Cork has, however, long been noted for its focus on new Irish short films and, as they are often produced by up-and-coming film-makers, such beasts offer some sort of measure of the industry’s potential at home.

Once again, the technical elan on display was enormously impressive. Long gone are the days when one applauded when the camera failed to fall over. More than a few of the shorts called out to be expanded into features.

Whereas A Kingdom Once Again was something of an angry trifle, Legge’s properly moving The Girl With the Mechanical Maiden came across as an epic in pocket form. Dominic West plays a widowed Victorian inventor who constructs a mechanical nursemaid with predictably troubling results. Featuring a mechanical protagonist who gestures towards Brigitte Helm in Fritz Lang’s Metropolis, the film manages to pay tribute to classic cinema of the macabre without treading on Tim Burton’s toes. Give this man some proper money.

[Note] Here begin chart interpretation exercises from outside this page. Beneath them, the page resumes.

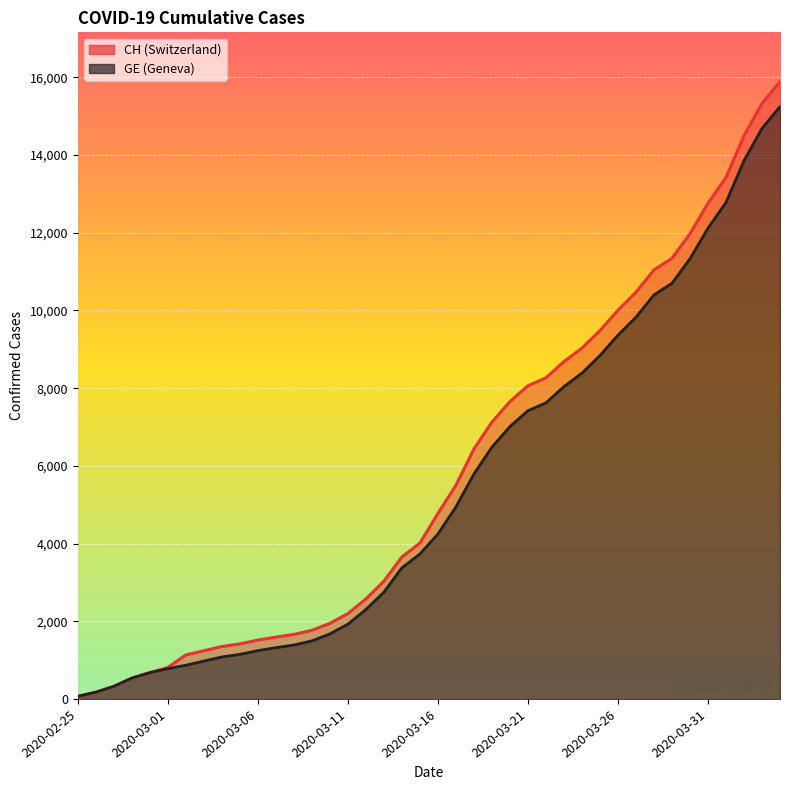

True or false: CH has more than 0 points higher than both neighbors.

False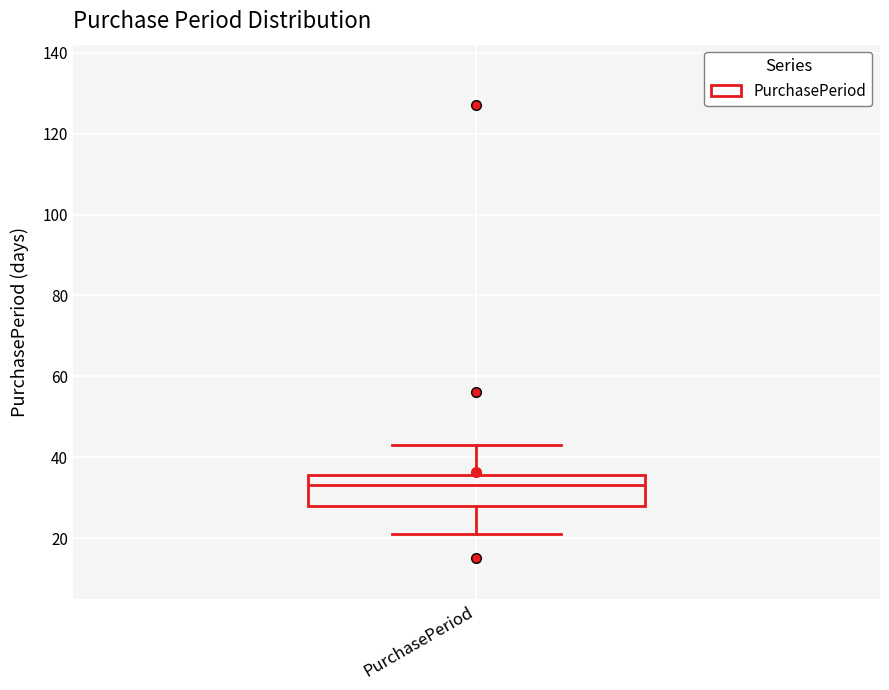

Read this box plot against the y-axis: the position of the median line, the range covered by the box, and the ends of both whiskers. The values are not printed on the chart, so give them approximately, as read against the axis.

median 34, box 28 to 36, whiskers 22 to 44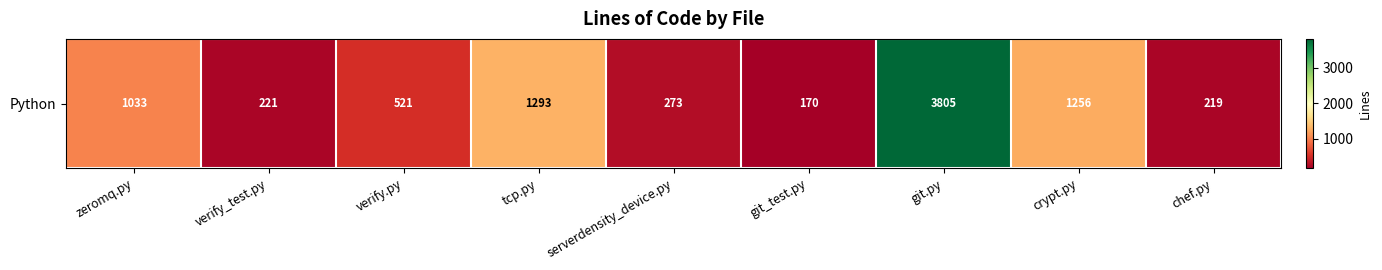

Which category has the lowest value across all series?

git_test.py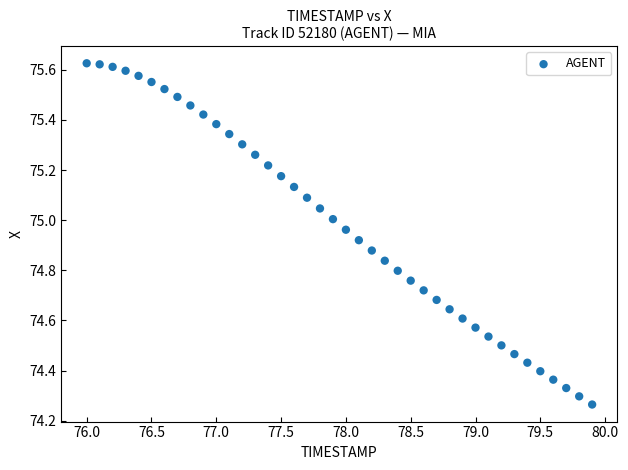

What is the range of Y values (max minus min)?

1.4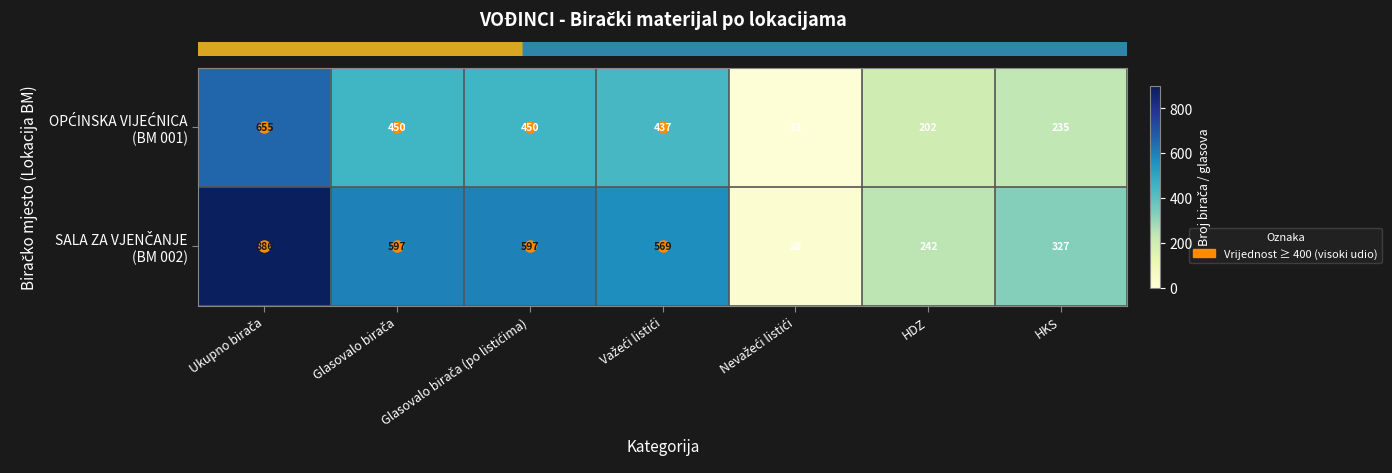

At how many categories does at least one series exceed 24?

7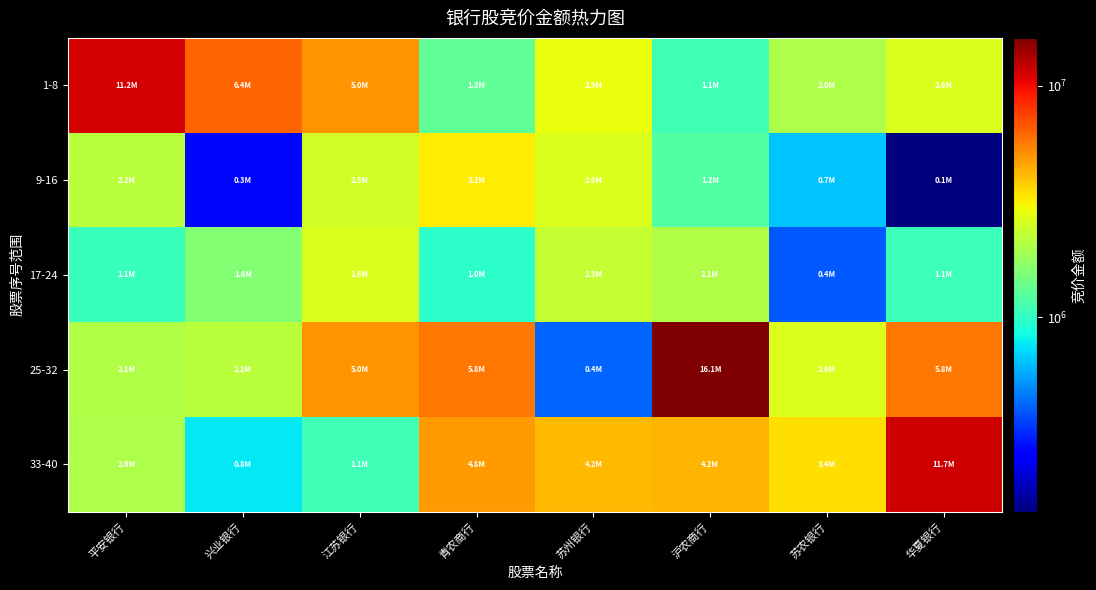

Between 兴业银行 and 苏州银行, which series saw the biggest shift?

1-8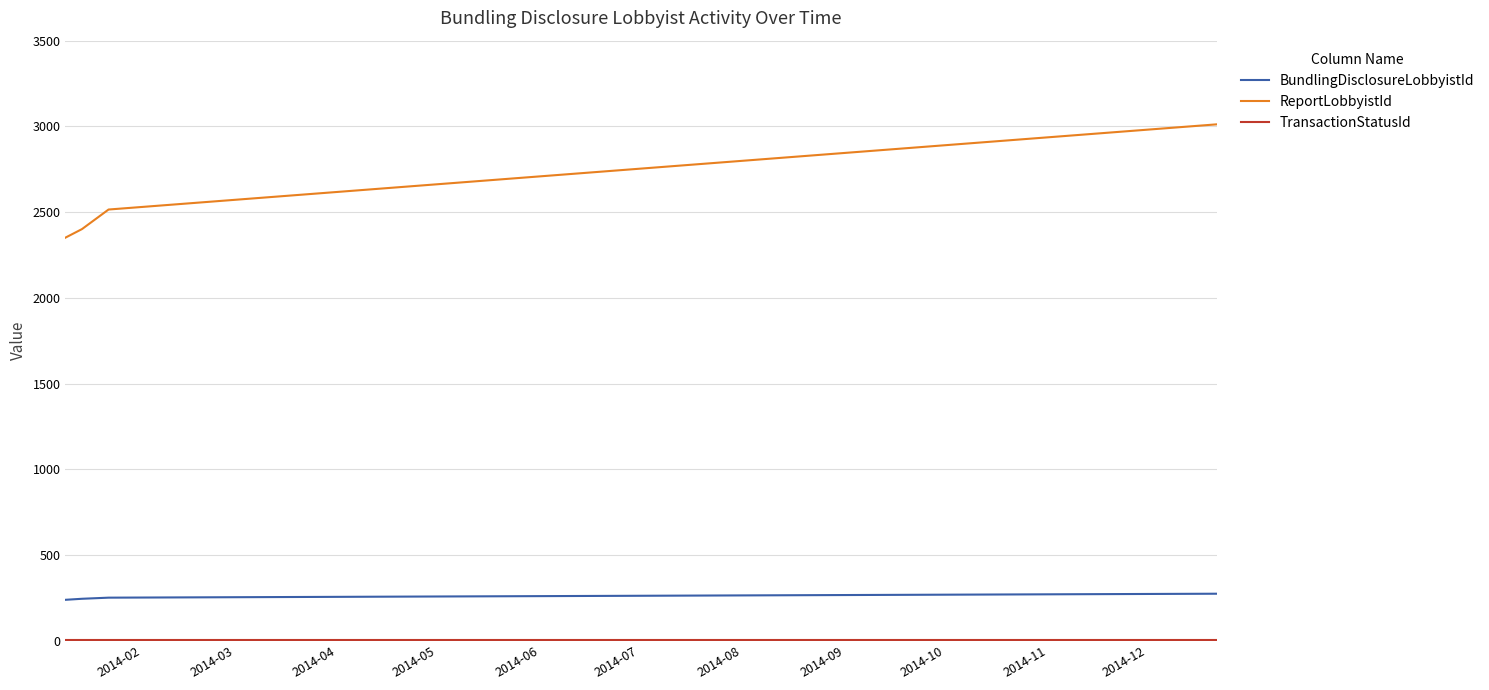

What is the difference between the maximum and minimum values in the ReportLobbyistId series?

661.0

Neil O’Driscoll’s Girls was another short that seemed to have a feature concealed in its taut form. Sleepy, seductive and affectionate, the picture follows a group of teenagers as they come of age in the southeast. The effect is slightly discombobulating. One half feels oneself in the American south of early David Gordon Green features such as All the Real Girls or George Washington. Then a Waterford voice breaks the spell. There is great potential here.

Cian McGarrigle’s No Messages seemed to have a slightly different, ahem, message for commissioning editors. Detailing conversations – some idiotic, some accidentally profound – in a sleepy urban pub, the picture looked like the pilot for a situation comedy that you might actually want to watch. The acting was confident. The jokes were secure. Suggestions of Kevin Smith’s Clerks were not hard to locate.

Old hands, new ideas

Proof that the short film is not just for developing talents was delivered with Shimmy Marcus’s lovely Rhinos. The director of the recent SoulBoy deflected comparisons with Richard Linklater’s Before Sunrise by having his male protagonist – escorting a German girl about the city before she leaves for home – wave a copy of that film in his new friend’s puzzled face. It’s a gorgeous, cleverly written romance that is not compromised by one glaring improbability: who has ever met a German who didn’t have a word of English?

The short form does (or should) encourage experimentation and innovation. Eoin Heaney’s Foreclosed certainly sees itself as a political film, but its main virtues lie in abstraction. Heaney’s camera drifts menacingly among abandoned houses: some lavish, some in decay, many still containing sad reminders of their former occupants. A light illuminates a mirror and casts a beam back across the room. A dog stomps spookily through yawning spaces. One could argue that the film belongs in a gallery rather than a cinema, but, either way, it holds the attention with menacing force as it nudges the brain towards consideration of our current economic malaise.

The programme also told us personal stories worth hearing. This writer was particularly moved by Derville Quigley’s Sassie’s Gran. Neatly made, focused mainly on its subject’s voice, the picture found an older Ulster lady – once a beauty queen – musing happily on her grandson’s adventures as a drag queen.

It’s an uncomplicated little piece. But it served to reassure us that, for the most part, this island is populated by decent people. The message was, in this week of all weeks, greatly to be welcomed.